Session and Persistent Cookies
- Session cookies are temporary text files that expire when you leave our website. When cookies expire, they are automatically deleted from your computer.
- Persistent cookies are multi-session cookies that are stored on your computer and expire 2 years after your last visit to our websites. After 2 years, they are automatically deleted from your computer. Persistent cookies are used to collect non-PII data about users who visit our websites. In the Office of Management and Budget (OMB) Memo 10-22 Guidance, our use of persistent cookies is defined as "Usage Tier 2 Multi-session without Personally Identifiable Information (PII)," which "encompasses any use of multi-session Web measurement and customization technologies when no PII is collected."
The OIG website uses only two cookies. One is from Google Analytics and the other is from AddThis. Neither cookie reveals your PII to the government. These two cookies are only used to collect anonymous information about how you use our site. You can learn more about these cookies below.
If you do not want cookies placed on your computer, you can set your browser to block them. Blocking these cookies from your computer will not affect your access to the content or tools in our website. Instructions on how to opt out of cookies are available at http://www.usa.gov/optout_instructions.shtml.
- Google makes data about visits to a website anonymous to help website owners analyze traffic to their websites and apps.
- The Google Analytics cookie stores users’ visits to our site and others to help develop browsing patterns. For instance, it might show that a majority of people come to our site from a particular page or search engine.
- Opt out of Google Analytics cookies here: https://tools.google.com/dlpage/gaoptout
- AddThis provides anonymous data about how many users are sharing content on a website.
- AddThis stores cookies which allow the social sharing functionality on social networks such as Facebook.
- AddThis tools may also collect data for the purpose of interest-based advertising.
- If you prefer that AddThis not collect non-PII about your website visits for the purpose of delivering targeted advertising, you may opt out here: http://www.addthis.com/privacy/opt-out
Personally Provided Information
You do not have to provide any personal information to access information on our websites.

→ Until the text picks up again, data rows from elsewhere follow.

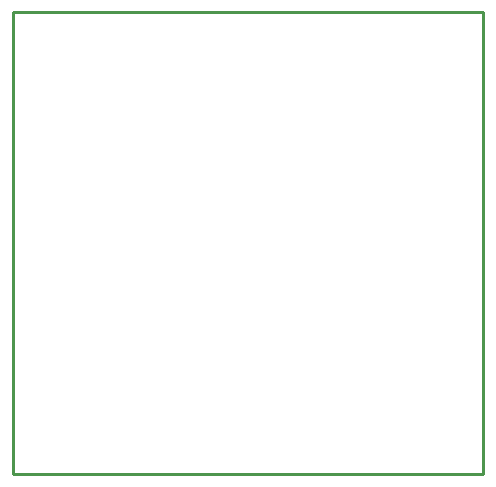
<source format=gko>
%FSLAX24Y24*%
%MOIN*%
G70*
G01*
G75*
G04 Layer_Color=32896*
%ADD10C,0.0150*%
%ADD11C,0.0200*%
%ADD12C,0.0120*%
%ADD13R,0.0394X0.0394*%
%ADD14R,0.0472X0.0768*%
%ADD15R,0.0374X0.0394*%
%ADD16R,0.0394X0.0394*%
%ADD17R,0.0512X0.0276*%
G04:AMPARAMS|DCode=18|XSize=94.5mil|YSize=59.1mil|CornerRadius=14.8mil|HoleSize=0mil|Usage=FLASHONLY|Rotation=0.000|XOffset=0mil|YOffset=0mil|HoleType=Round|Shape=RoundedRectangle|*
%AMROUNDEDRECTD18*
21,1,0.0945,0.0295,0,0,0.0*
21,1,0.0650,0.0591,0,0,0.0*
1,1,0.0295,0.0325,-0.0148*
1,1,0.0295,-0.0325,-0.0148*
1,1,0.0295,-0.0325,0.0148*
1,1,0.0295,0.0325,0.0148*
%
%ADD18ROUNDEDRECTD18*%
%ADD19R,0.0433X0.0236*%
%ADD20R,0.0394X0.0374*%
%ADD21R,0.0551X0.0197*%
%ADD22R,0.1496X0.0984*%
G04:AMPARAMS|DCode=23|XSize=83mil|YSize=55mil|CornerRadius=13.8mil|HoleSize=0mil|Usage=FLASHONLY|Rotation=180.000|XOffset=0mil|YOffset=0mil|HoleType=Round|Shape=RoundedRectangle|*
%AMROUNDEDRECTD23*
21,1,0.0830,0.0275,0,0,180.0*
21,1,0.0555,0.0550,0,0,180.0*
1,1,0.0275,-0.0278,0.0138*
1,1,0.0275,0.0278,0.0138*
1,1,0.0275,0.0278,-0.0138*
1,1,0.0275,-0.0278,-0.0138*
%
%ADD23ROUNDEDRECTD23*%
%ADD24O,0.0551X0.0177*%
%ADD25O,0.0807X0.0236*%
%ADD26O,0.0236X0.0807*%
%ADD27O,0.0866X0.0236*%
%ADD28R,0.0591X0.0591*%
%ADD29C,0.0591*%
%ADD30R,0.0591X0.0591*%
%ADD31C,0.0500*%
%ADD32R,0.0591X0.0315*%
%ADD33R,0.0787X0.0571*%
%ADD34R,0.1378X0.0394*%
%ADD35R,0.1339X0.0591*%
%ADD36R,0.0472X0.1260*%
%ADD37R,0.0472X0.0866*%
%ADD38C,0.0039*%
%ADD39C,0.0098*%
%ADD40C,0.0100*%
%ADD41C,0.0236*%
%ADD42C,0.0079*%
%ADD43C,0.0010*%
%ADD44R,0.0474X0.0474*%
%ADD45R,0.0552X0.0848*%
%ADD46R,0.0454X0.0474*%
%ADD47R,0.0474X0.0474*%
%ADD48R,0.0592X0.0356*%
G04:AMPARAMS|DCode=49|XSize=102.5mil|YSize=67.1mil|CornerRadius=18.8mil|HoleSize=0mil|Usage=FLASHONLY|Rotation=0.000|XOffset=0mil|YOffset=0mil|HoleType=Round|Shape=RoundedRectangle|*
%AMROUNDEDRECTD49*
21,1,0.1025,0.0295,0,0,0.0*
21,1,0.0650,0.0671,0,0,0.0*
1,1,0.0375,0.0325,-0.0148*
1,1,0.0375,-0.0325,-0.0148*
1,1,0.0375,-0.0325,0.0148*
1,1,0.0375,0.0325,0.0148*
%
%ADD49ROUNDEDRECTD49*%
%ADD50R,0.0513X0.0316*%
%ADD51R,0.0474X0.0454*%
%ADD52R,0.0631X0.0277*%
%ADD53R,0.1576X0.1064*%
G04:AMPARAMS|DCode=54|XSize=91mil|YSize=63mil|CornerRadius=17.8mil|HoleSize=0mil|Usage=FLASHONLY|Rotation=180.000|XOffset=0mil|YOffset=0mil|HoleType=Round|Shape=RoundedRectangle|*
%AMROUNDEDRECTD54*
21,1,0.0910,0.0275,0,0,180.0*
21,1,0.0555,0.0630,0,0,180.0*
1,1,0.0355,-0.0278,0.0138*
1,1,0.0355,0.0278,0.0138*
1,1,0.0355,0.0278,-0.0138*
1,1,0.0355,-0.0278,-0.0138*
%
%ADD54ROUNDEDRECTD54*%
%ADD55O,0.0631X0.0257*%
%ADD56O,0.0887X0.0316*%
%ADD57O,0.0316X0.0887*%
%ADD58O,0.0946X0.0316*%
%ADD59R,0.0671X0.0671*%
%ADD60C,0.0671*%
%ADD61R,0.0671X0.0671*%
%ADD62R,0.0671X0.0395*%
%ADD63R,0.0867X0.0651*%
%ADD64R,0.1458X0.0474*%
%ADD65R,0.1419X0.0671*%
%ADD66R,0.0552X0.1340*%
%ADD67R,0.0552X0.0946*%
D40*
X20Y15420D02*
X15670D01*
Y40D02*
Y15420D01*
X20Y40D02*
Y15420D01*
Y40D02*
X15670D01*
M02*

</source>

However, note that all communications addressed to us are maintained, as required by law, for historical purposes. These communications are archived on a monthly basis. All communications addressed to OIG are protected by the Privacy Act of 1974 (5 U.S.C. § 552a), which prohibits us from sharing that information except in limited circumstances.
The OIG website does not intentionally or knowingly solicit or collect personal information from children under age 13. In accordance with the Children's Online Privacy Protection Act of 1998 (COPPA) and the Federal Trade Commission’s regulations implementing COPPA, if the OIG becomes aware of any information received through its website from a child under the age of 13, the OIG will immediately obtain parental consent or otherwise delete the information from our servers.

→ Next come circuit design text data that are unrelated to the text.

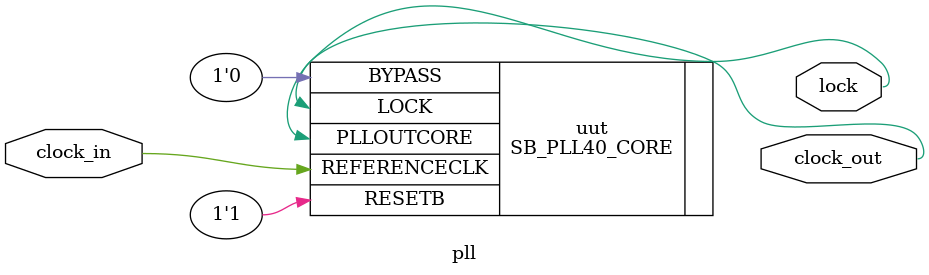
<source format=v>
module pll(     
  input  clock_in,
  output clock_out,
  output lock
);

  SB_PLL40_CORE #(.FEEDBACK_PATH("SIMPLE"),
                  .PLLOUT_SELECT("GENCLK"),
                  .DIVR(4'b0001),
                  .DIVF(7'b1000010),
                  .DIVQ(3'b100),
                  .FILTER_RANGE(3'b001),
                 ) uut (
                         .REFERENCECLK(clock_in),
                         .PLLOUTCORE(clock_out),
                         .LOCK(lock),
                         .RESETB(1'b1),
                         .BYPASS(1'b0)
                        );

endmodule

</source>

Twitter: We use Twitter to send short messages (up to 140 characters)—or tweets—to share information with the public. While visitors may read our Twitter feed without subscribing to it, visitors who want to subscribe to (or follow) OIG Twitter feeds must create a Twitter account at www.twitter.com. OIG staff members do not take possession of the personal information belonging to Twitter followers. We respond to most direct messages and comments, and we monitor our number of followers, just like everyone else on Twitter.

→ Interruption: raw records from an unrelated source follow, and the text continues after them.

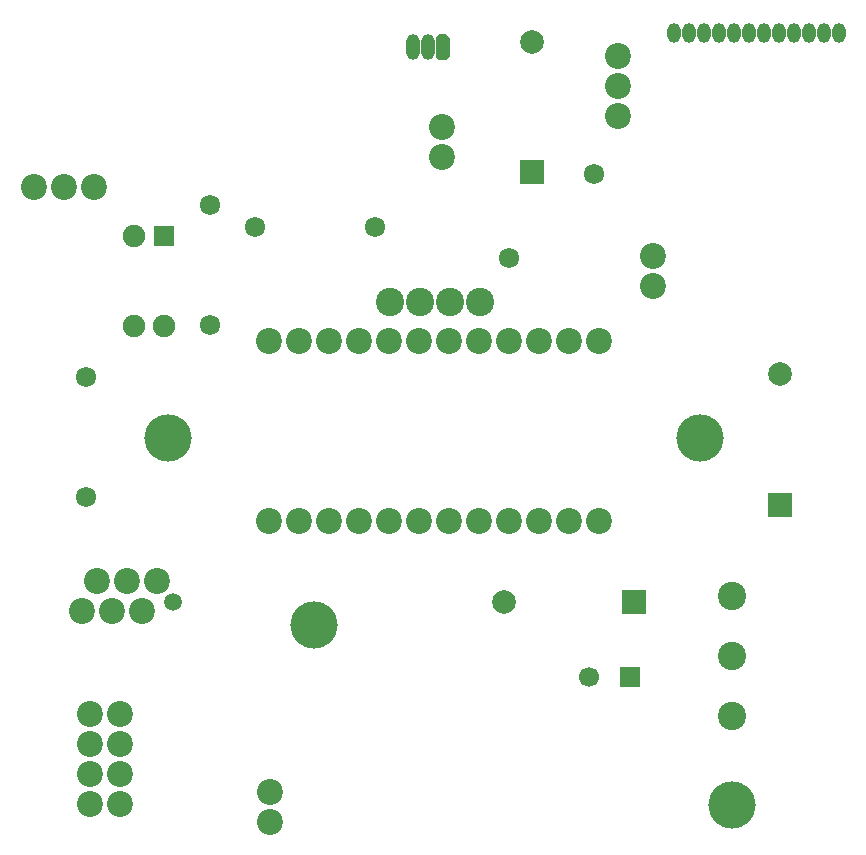
<source format=gbs>
G04 DipTrace 2.4.0.2*
%INBottomMask.gbs*%
%MOMM*%
%ADD27C,2.0*%
%ADD29C,2.2*%
%ADD36C,2.2*%
%ADD39C,4.0*%
%ADD40C,1.5*%
%ADD46C,1.9*%
%ADD47O,1.149X1.7*%
%ADD49C,2.4*%
%ADD52C,1.724*%
%ADD54C,1.724*%
%ADD58O,1.14X2.2*%
%ADD60C,2.4*%
%ADD67R,2.0X2.0*%
%ADD71C,1.7*%
%ADD73R,1.7X1.7*%
%FSLAX53Y53*%
G04*
G71*
G90*
G75*
G01*
%LNBotMask*%
%LPD*%
D73*
X64110Y27280D3*
D71*
X60610D3*
D67*
X64427Y33630D3*
D27*
X53377D3*
D67*
X55755Y70043D3*
D27*
Y81092D3*
D67*
X76810Y41885D3*
D27*
Y52935D3*
D39*
X25000Y47500D3*
X70000D3*
D36*
X33600Y17600D3*
Y15060D3*
X13586Y68804D3*
X16126D3*
X18666D3*
D29*
X24005Y35435D3*
X22735Y32895D3*
X21465Y35435D3*
X20195Y32895D3*
X18925Y35435D3*
X17655Y32895D3*
D40*
X25410Y33635D3*
D36*
X66040Y62931D3*
Y60391D3*
X63058Y74805D3*
Y77345D3*
Y79885D3*
X48135Y73853D3*
Y71313D3*
D60*
X51410Y59030D3*
X48870D3*
X46330D3*
X43790D3*
G36*
X48830Y81411D2*
X48527Y81720D1*
X47943D1*
X47640Y81411D1*
Y79829D1*
X47943Y79520D1*
X48527D1*
X48830Y79829D1*
Y81411D1*
G37*
D58*
X46965Y80620D3*
X45695D3*
D54*
X28550Y67285D3*
D52*
Y57125D3*
D54*
X42520Y65380D3*
D52*
X32360D3*
D54*
X18013Y42520D3*
D52*
Y52680D3*
D54*
X53850Y62740D3*
D52*
X61034Y69924D3*
D49*
X72700Y24000D3*
Y29080D3*
Y34160D3*
D39*
X37300Y31700D3*
X72700Y16500D3*
D47*
X67820Y81790D3*
X69090D3*
X70360D3*
X71630D3*
X72900D3*
X74170D3*
X75440D3*
X76710D3*
X77980D3*
X79250D3*
X80520D3*
X81790D3*
D29*
X61470Y55755D3*
X58930D3*
X56390D3*
X53850D3*
X51310D3*
X48770D3*
X46230D3*
X43690D3*
X41150D3*
X38610D3*
X36070D3*
X33530D3*
Y40515D3*
X36070D3*
X38610D3*
X41150D3*
X43690D3*
X46230D3*
X48770D3*
X51310D3*
X53850D3*
X56390D3*
X58930D3*
X61470D3*
D73*
X24640Y64645D3*
D46*
X22100D3*
Y57025D3*
X24640D3*
D36*
X18362Y24151D3*
Y21611D3*
Y19071D3*
Y16531D3*
X20902D3*
Y19071D3*
Y21611D3*
Y24151D3*
M02*

</source>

YouTube: We post videos on YouTube to make them available to the public. You do not need to register with either YouTube or Google (YouTube’s owner) to watch our videos.
We disclose personal information about those using our website or social media only when consistent with the Privacy Act of 1974, the Freedom of Information Act, and other federal privacy requirements.
Where electronic communications, such as tweets, email or other similar messages, convey (1) a threat of violence against OIG or the U.S. Postal Service, (2) suggest waste, fraud or abuse in a USPS program, or (3) otherwise suggest a violation of law, OIG may collect, maintain or disseminate the tweets/etc., as well as the name and profile information associated with the sender's account, for the purpose of the OIG meeting its obligations under the Inspector General Act of 1978, and as a law enforcement agency.
Intrusion Detection and Threats
This site is maintained by the U.S. Government. It is protected by various provisions of Title 18, U.S. Code. Violations of Title 18 are subject to criminal prosecution in federal court.
For site security purposes and to ensure that this service remains available to all users, we employ software programs to monitor traffic to identify unauthorized attempts to upload or change information, or otherwise cause damage. In the event of authorized law enforcement investigations, and pursuant to any required legal process, information from these sources may be used to help identify violators.